Abstract Hypertrophy is an adaptive response of muscle. This is a well-known phenomenon of the calve muscles in Duchenne muscular dystrophy (DMD), but less well studied in other dystrophic muscles. ...In DMD chewing and biting are important motor skills that can be affected by the disease. Decreased bite force can be observed in patients from the age of eight years on. Imbalance of muscle strength influences growth and development in the orofacial region and resulting in anatomical variations, like dental malocclusion. In an ongoing MRI study on brain morphology in boys with DMD we observed marked hypertrophy of the temporal muscles. This prompted us to study these muscles in more detail and to investigate the consequences for skull morphology. MR images of 15 boys with DMD (age 12.4 ± 2.7 y) and 15 healthy age-matched boys (age 12.4 ± 1.7 y) were compared.

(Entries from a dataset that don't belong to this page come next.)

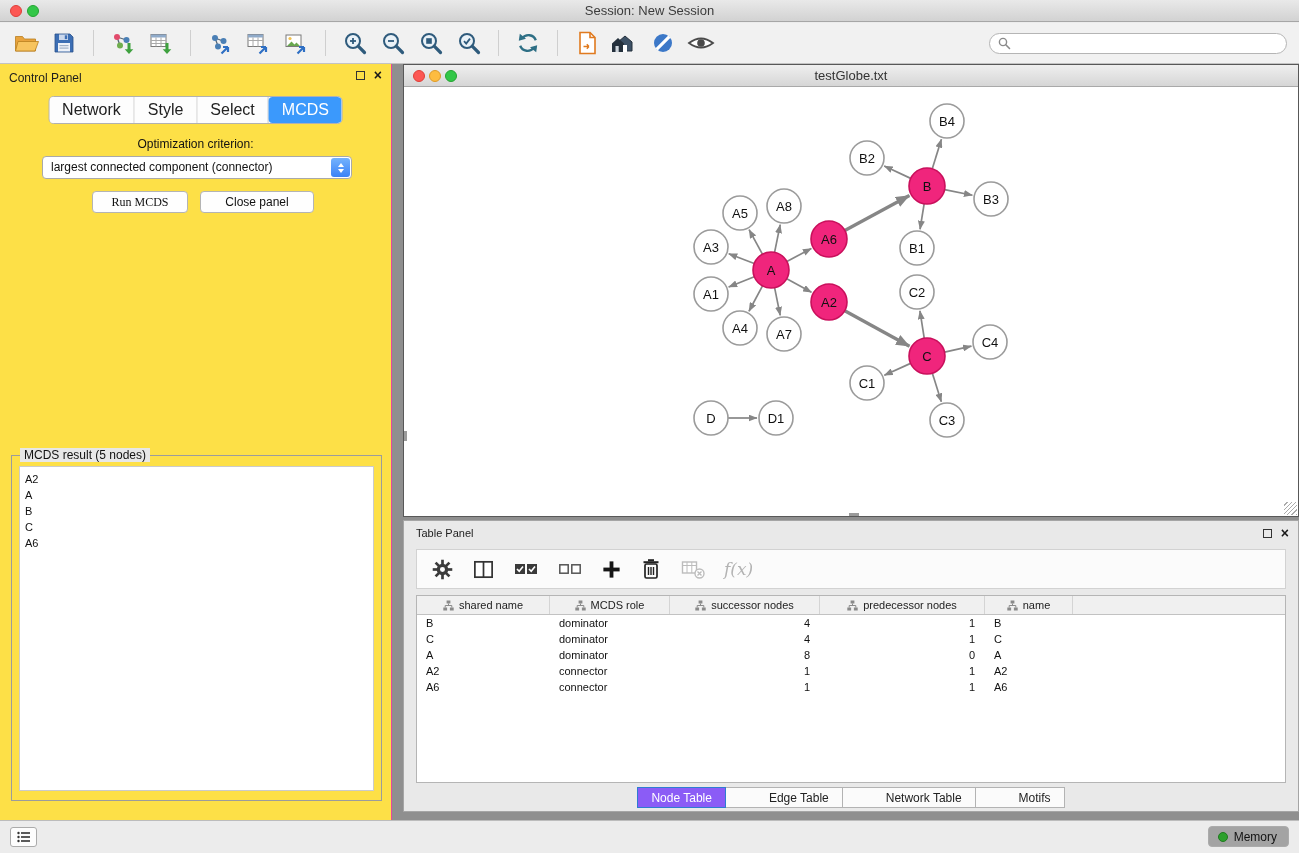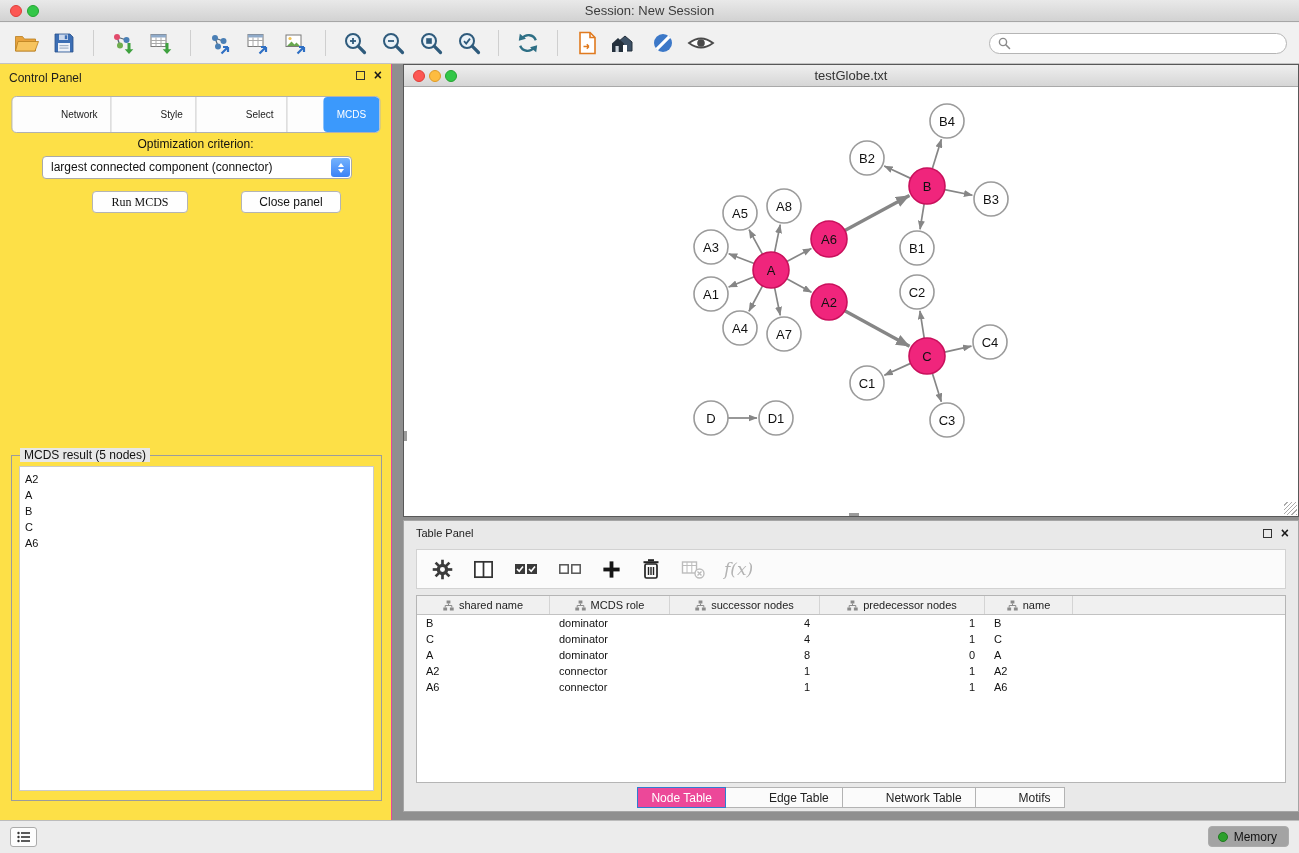"Network" .seg { font-size: 10px -> 16px; margin-left: 36px -> none; padding: 12px 13px -> 4px 13px }
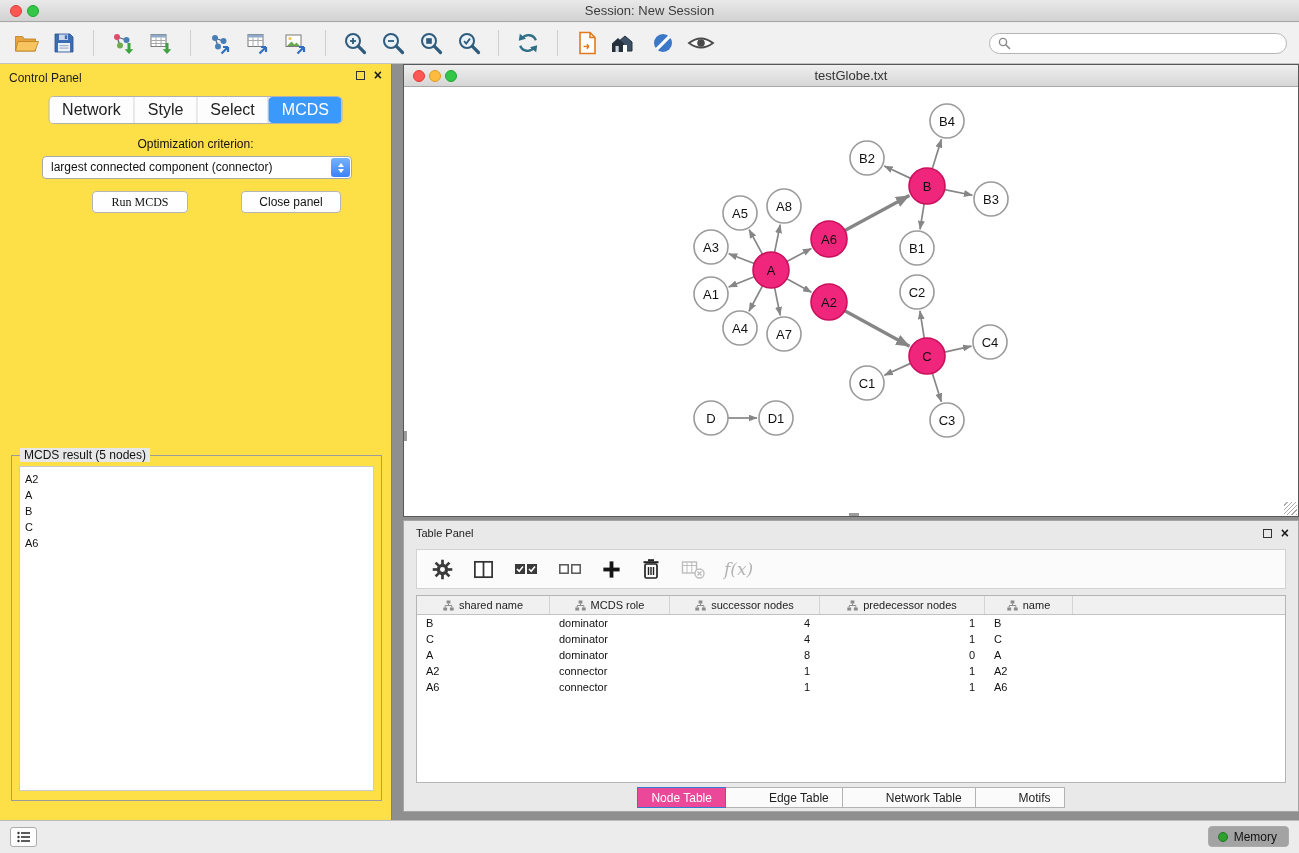"Close panel" .closep-btn { margin-left: 41px -> none; width: 100px -> 114px }
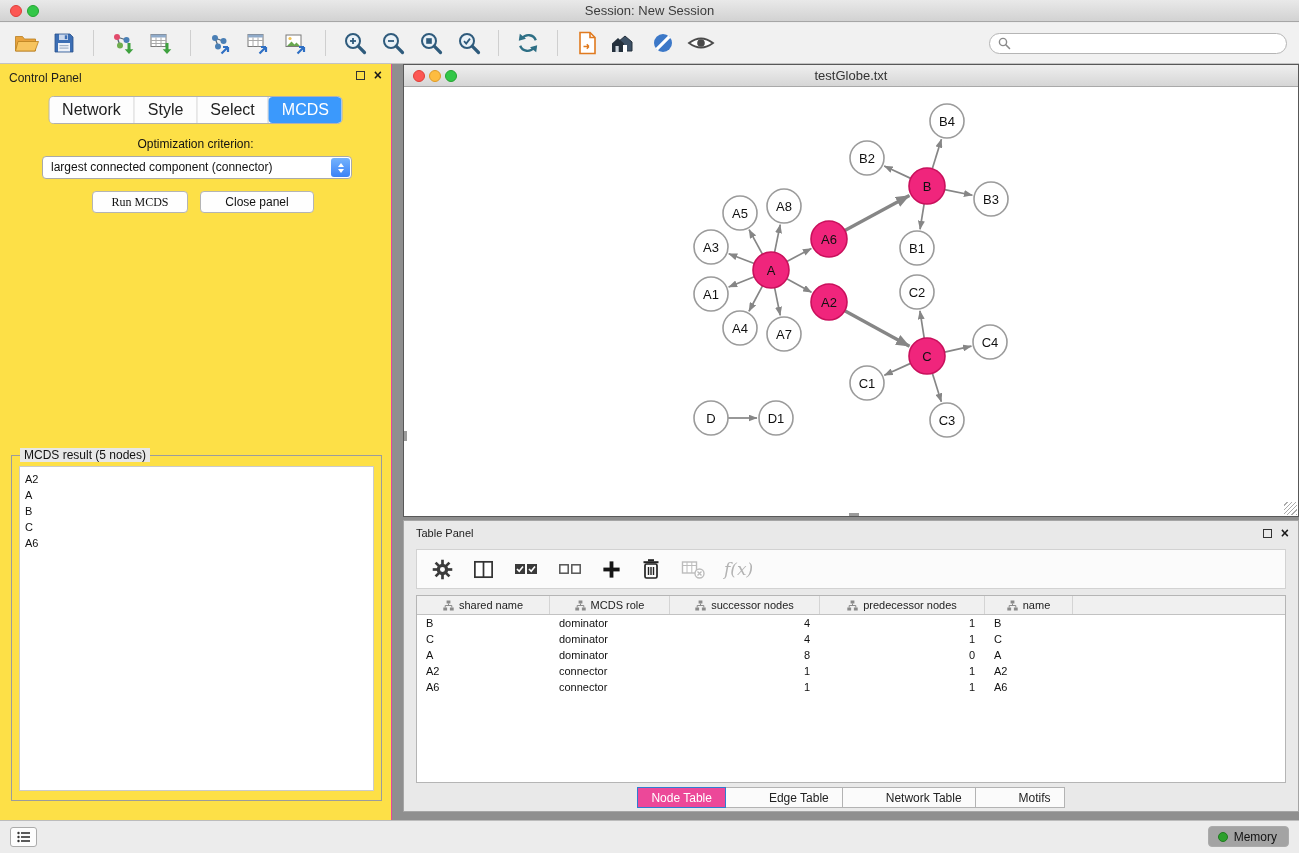"Node Table" .btab.active { background: #ec4899 -> #8b5cf6 }
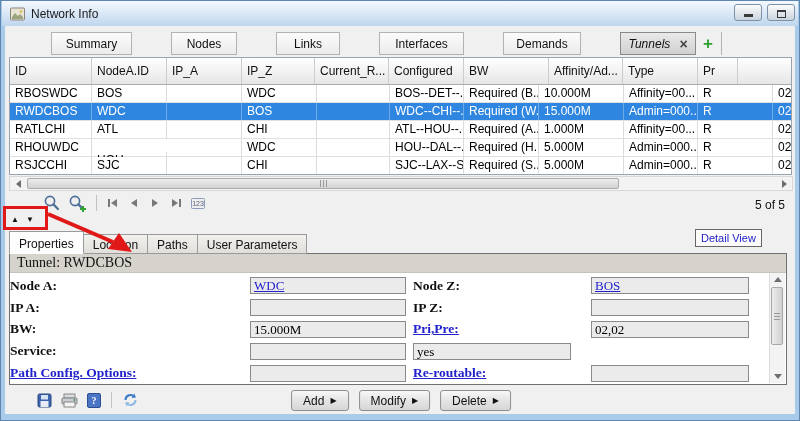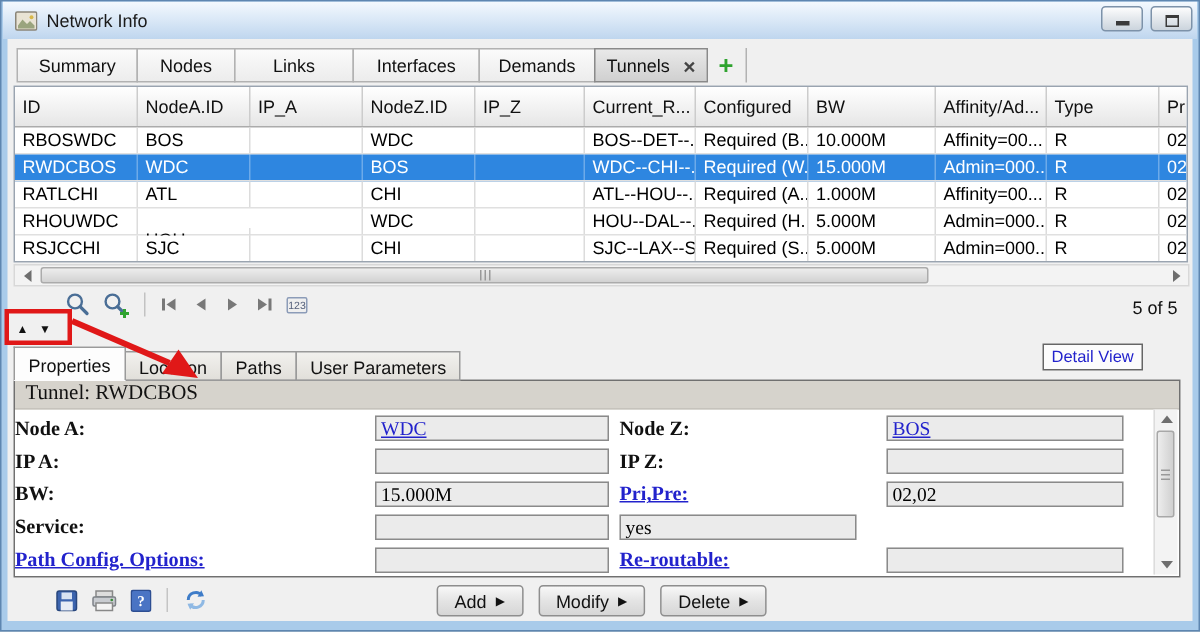"Summary" .ttab { margin-left: none -> 40px }
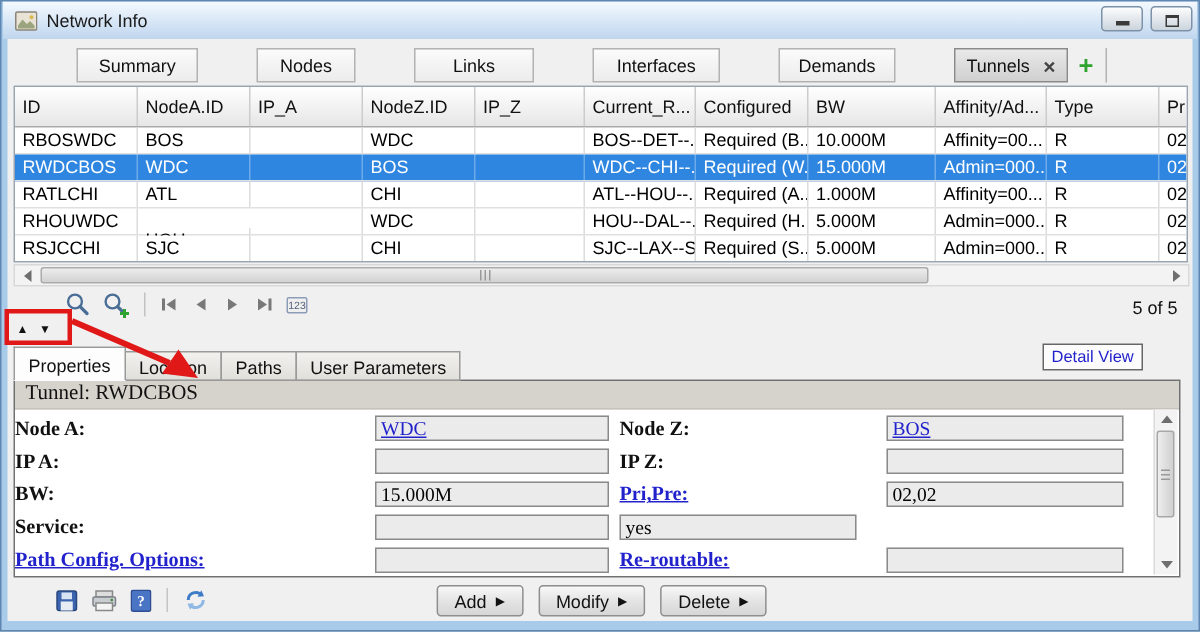"Links" div.ttab { width: 80px -> 64px }
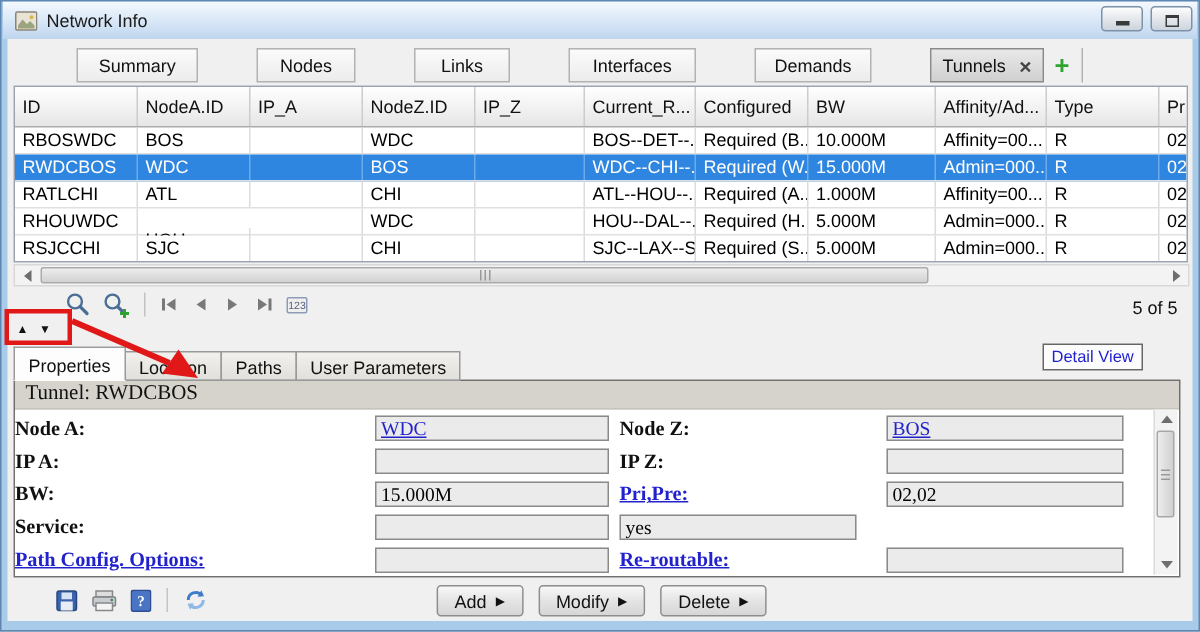"Tunnels" div.ttab { font-style: none -> italic }
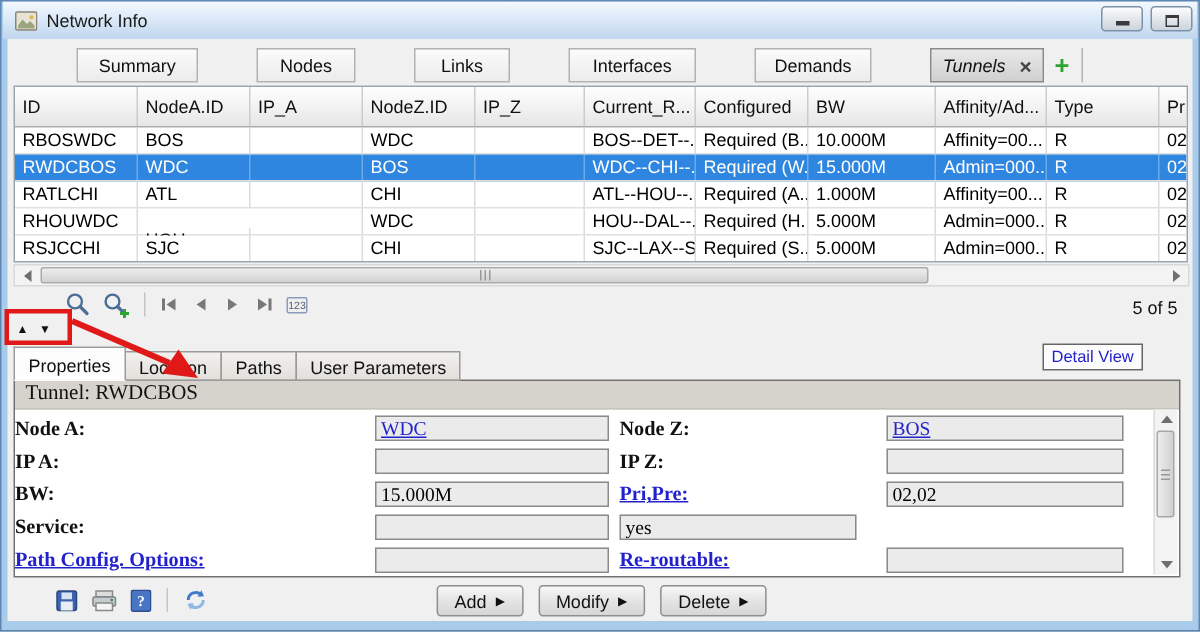"NodeZ.ID" div.th { html: <div>NodeZ.ID</div> -> none }
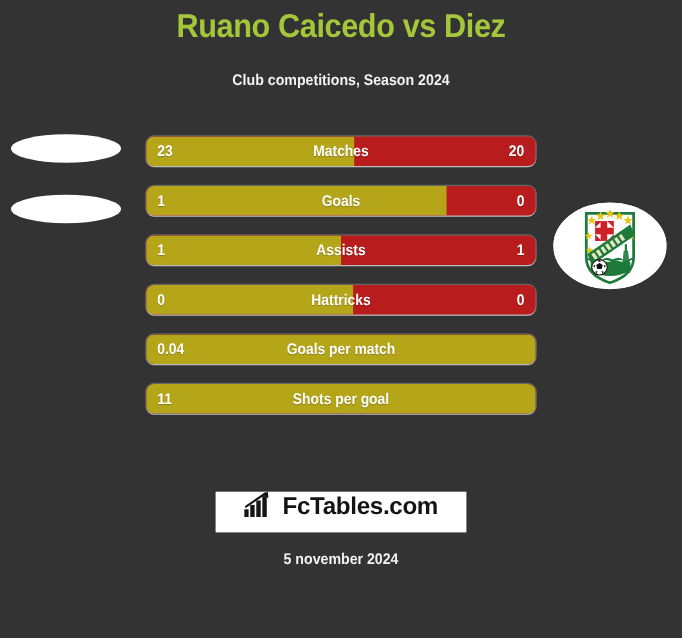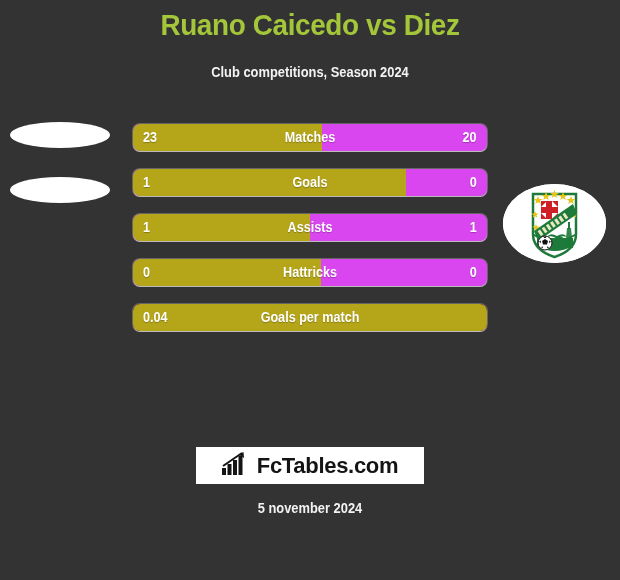"23" .row { background: #d946ef -> #b91c1c }
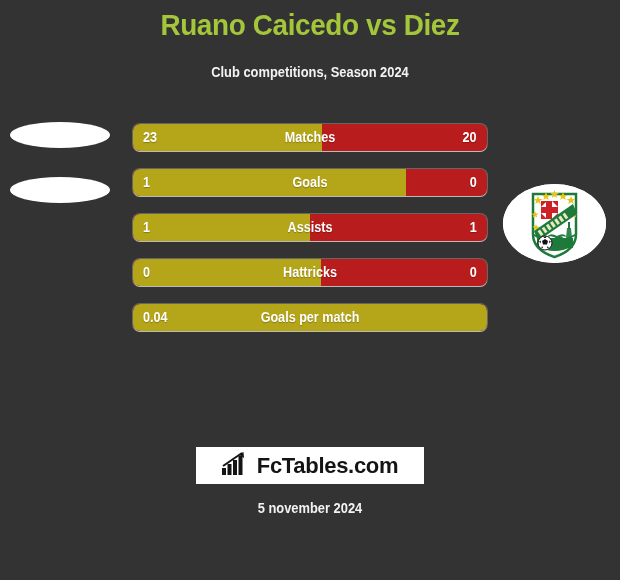"11" div.row { html: none -> <div> <div></div> <span>11</span> <span>Shots per goal</span> </div> }
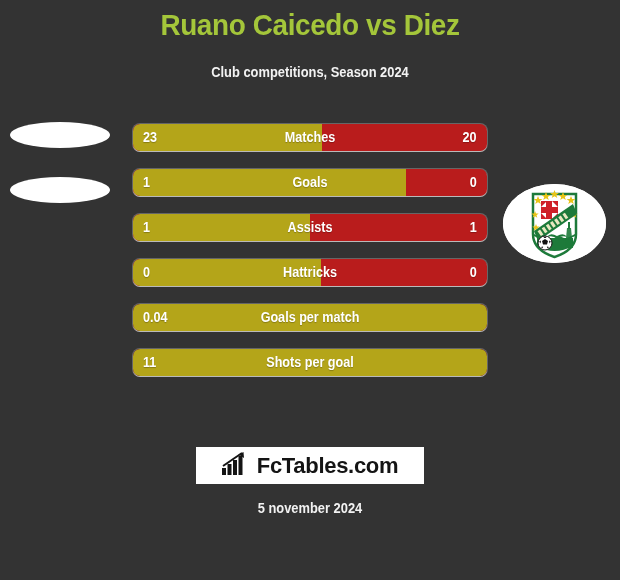"FcTables.com" .brand { align-items: center -> flex-start }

Regions of interest of the head, skull and temporal muscles were manually drawn on transversal T1w images and averaged for 10 slices. Analysis on temporal muscle size, head size and eccentricity (roundness) of the skull was performed. All DMD boys had temporal muscle hypertrophy. The cross-sectional size of the temporal muscles was significantly larger in DMD ( p < 0.0001) compared with controls, with on averaging doubling in size. The head circumference was not different between the two groups. There was a significantly different eccentricity of the skull between DMD and healthy boys ( p = 0.03). The differences in skull morphology in DMD appeared to be more prominent in older boys. Muscle hypertrophy in DMD is not restricted to larger skeletal muscles. Hypertrophy of the temporal muscles and possibly of other orofacial muscles indicates early involvement of these muscles in DMD and probably contributes to the changes in skull morphology.